Twitter Announces Fire Hose Marketplace: Up to 10k Keyword Filters for 30 Cents

kmfrk · on April 4, 2011

> Thanks to Qwerly integration, when you look at a Twitter @username - Mediasift sees more than just the Twitter profile. It sees @username who has bookmarks saved online, plans for public events to attend, photos shared publicly with friends, check-ins to places around town and much more. Any of those are like columns in a spreadsheet of Twitter search results. Show me Tweets with any of the following keywords by people planning to attend event A and who have been to place B or C. Thanks to Qwerly, Twitter didn't just get a giant new developer search and filter feature - it got integration with a whole lot of other social services.

Thank God I use different pseudonyms on the internet. That just gives me the willies.

---

On another note, this may come at a very opportune time when the Obama 2012 is kicking into gear.

pstack · on April 5, 2011

I don't see a problem with it. If you use twitter, then you clearly don't have a problem living your life in the open and the price of being an attention whore is getting attention. For those of us who don't need to play-by-play our every thought and action in 140 character narration throughout the day to our imagined hoards of clingy worshippers, it won't be a problem. We likely don't use twitter or we don't use the same identity as we do elsewhere. I mean, as much as I'd kind of like to have all of my identities tied together, I don't like the potential problems that may draw. Therefore, I use a different identity at HN than I do at Slashdot which is different than on LinkedIn which is different than on Amazon, which is different than on Steam, which is different than on XBOX Live.

Yeah, people like you and I are still open to having any anonymity data-mined out of us through aggregate manipulation -- but at least it's a simple layer of abstraction.

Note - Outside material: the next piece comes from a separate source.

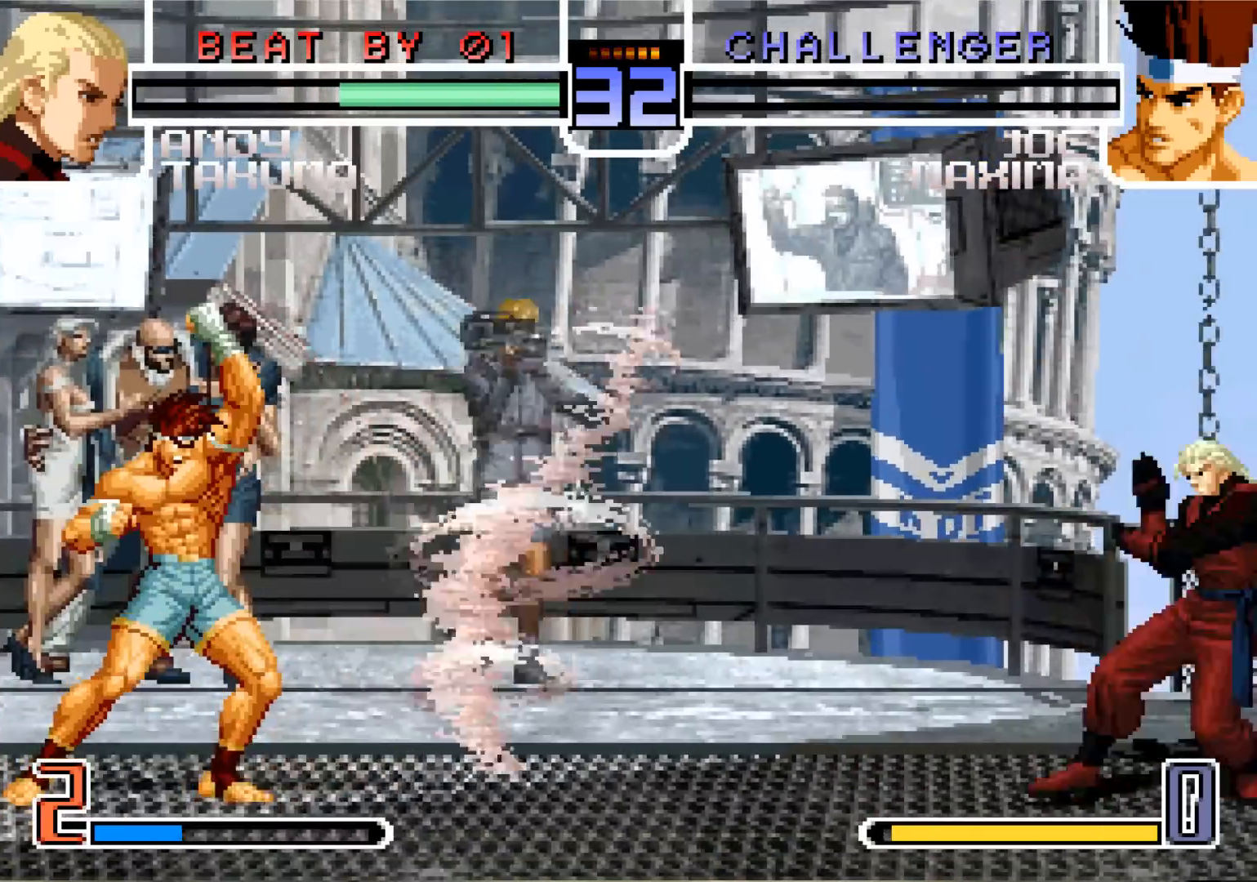
{"buttons": [], "left_stick": "center", "events": [[233, "left_stick", "center"], [384, "left_stick", "left"], [467, "left_stick", "center"]]}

In the meantime, if someone can get rich using the wealth of public information that every vapid college girl posting a thousand twitpics a night from her cell at the club puts up online, then more power to them.

mduvall · on April 4, 2011

Despite being "dirt cheap" for potential clients such as companies, I find the 30 cent barrier an awkward price point since people who will want the data are probably willing to pay more, and it definitely bars the casual developer from access to social data.

mark_l_watson · on April 4, 2011

There is always the garden hose sample feed from Twitter. Or, use this service for short test intervals.

Seems like data hackers are being taken care of.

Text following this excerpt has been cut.